Hi,
I have a couple of problems that I think the development team could enhance.
I'm currently running a job that takes a whole day to finish.
1) Adjusting input set dynamically
At the start, I had 9090 gzipped input data files for the job,
07/09/24 10:26:06 INFO mapred.FileInputFormat: Total input paths to process
: 9090
Then I realized there were 3 files that were bad (couldn't be gunzipped).
So, I removed them by doing,
bin/hadoop dfs -rm srcdir/FILExxx.gz
20 hours later, the job was failed. And, I found a few errors in the log:
org.apache.hadoop.ipc.RemoteException: java.io.IOException: Cannot open
filename ...FILExxx.gz
Is it possible that the runtime could adjust the input data set accordingly?

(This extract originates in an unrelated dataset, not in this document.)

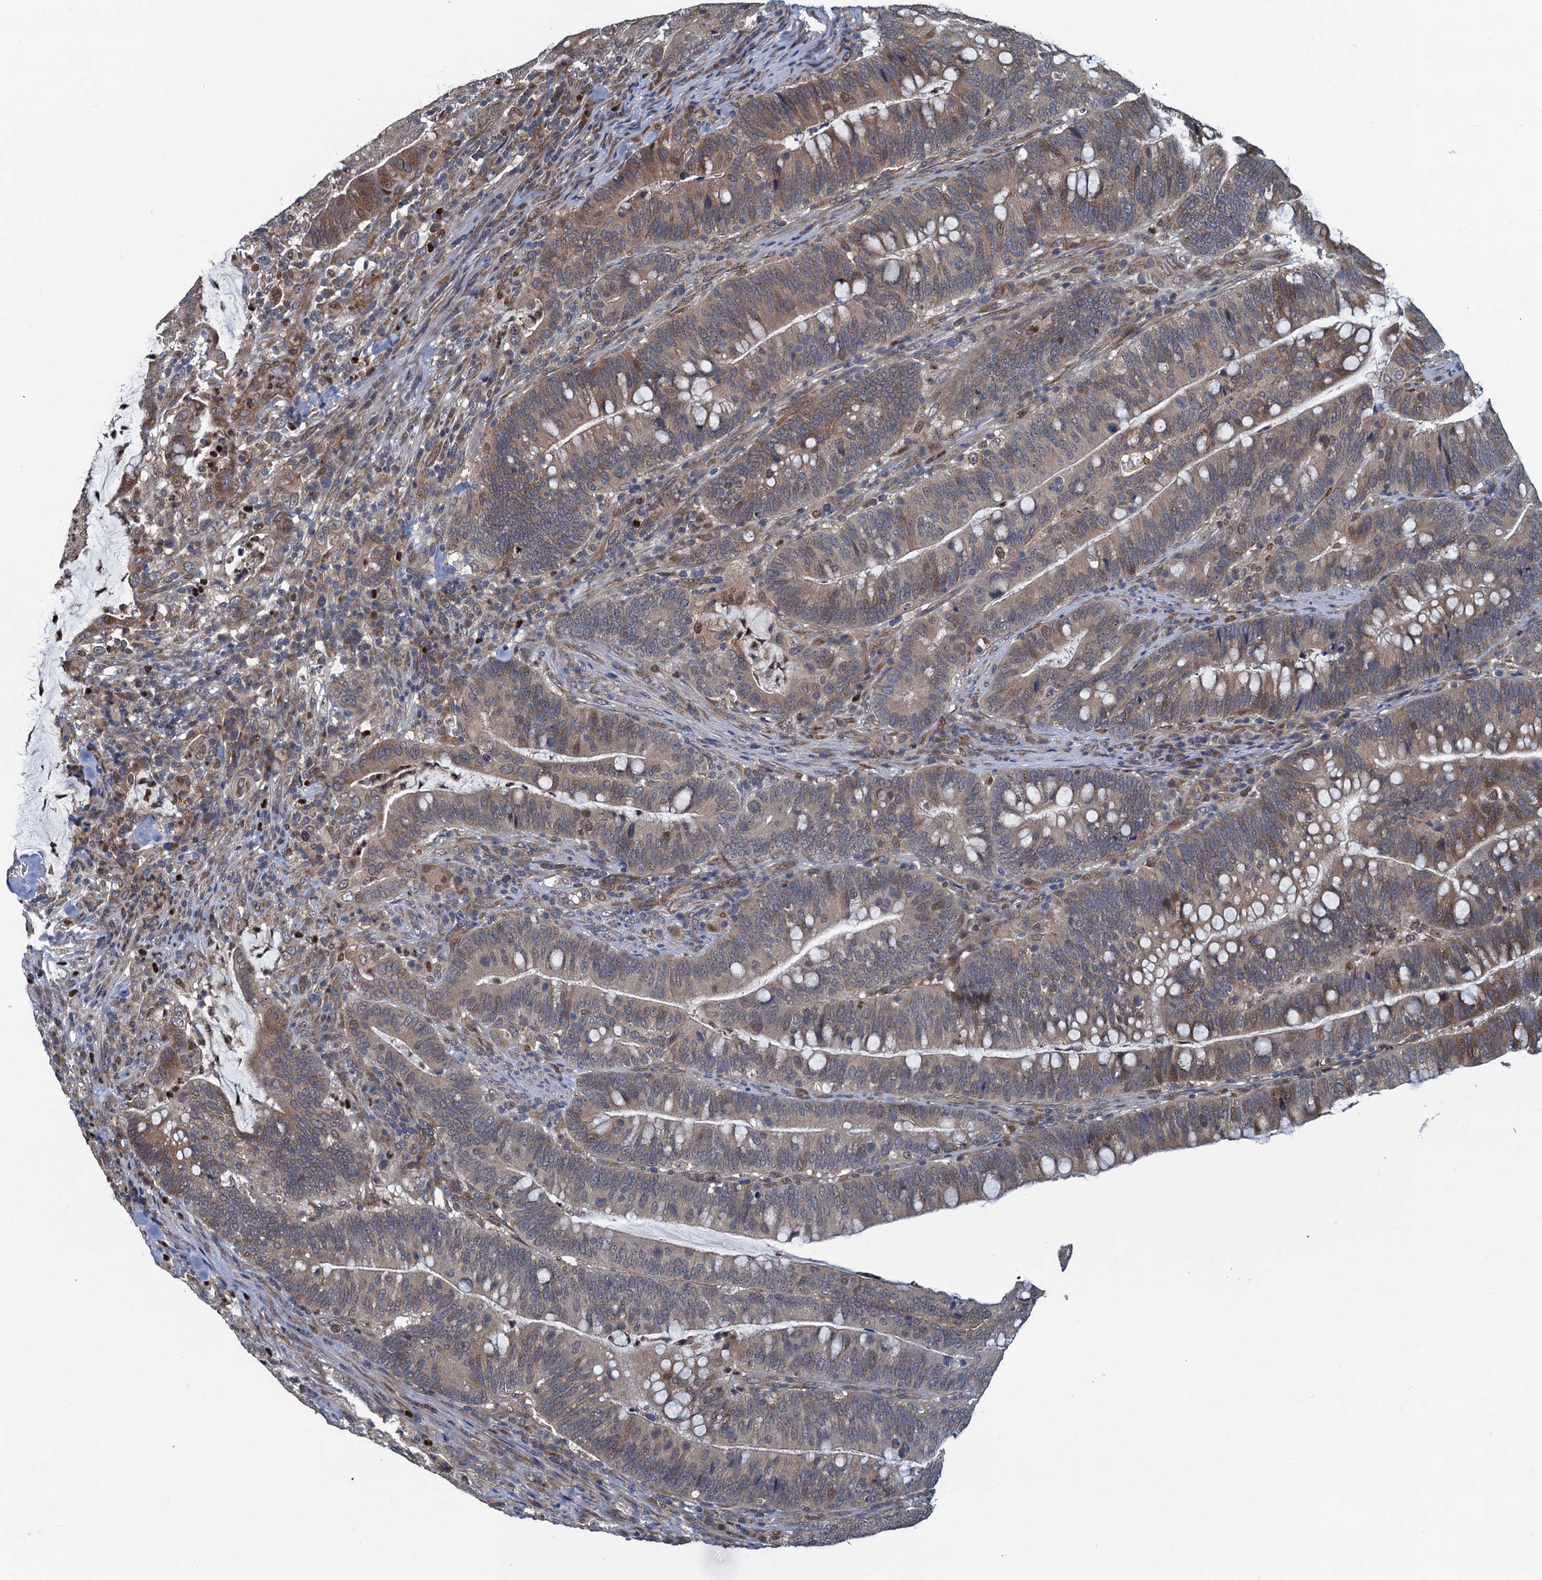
{"staining": {"intensity": "weak", "quantity": "25%-75%", "location": "cytoplasmic/membranous,nuclear"}, "tissue": "colorectal cancer", "cell_type": "Tumor cells", "image_type": "cancer", "snomed": [{"axis": "morphology", "description": "Adenocarcinoma, NOS"}, {"axis": "topography", "description": "Colon"}], "caption": "Tumor cells exhibit low levels of weak cytoplasmic/membranous and nuclear expression in about 25%-75% of cells in human colorectal cancer (adenocarcinoma). (brown staining indicates protein expression, while blue staining denotes nuclei).", "gene": "RNF125", "patient": {"sex": "female", "age": 66}}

2) Checking the output directory first
I started my job with the standard command line,
bin/hardoop jar myjob.jar srcdir resultdir
Then, after many long hours, the job was about to finish with
...INFO mapred.JobClient: map 100% reduce 100%
But, it ended up with
Exception in thread "main"
org.apache.hadoop.mapred.FileAlreadyExistsException: Output directory
...resultdir already exists
Can we check the existence of the output directory at the very beginning, to
save us a day?
Thanks,
Nathan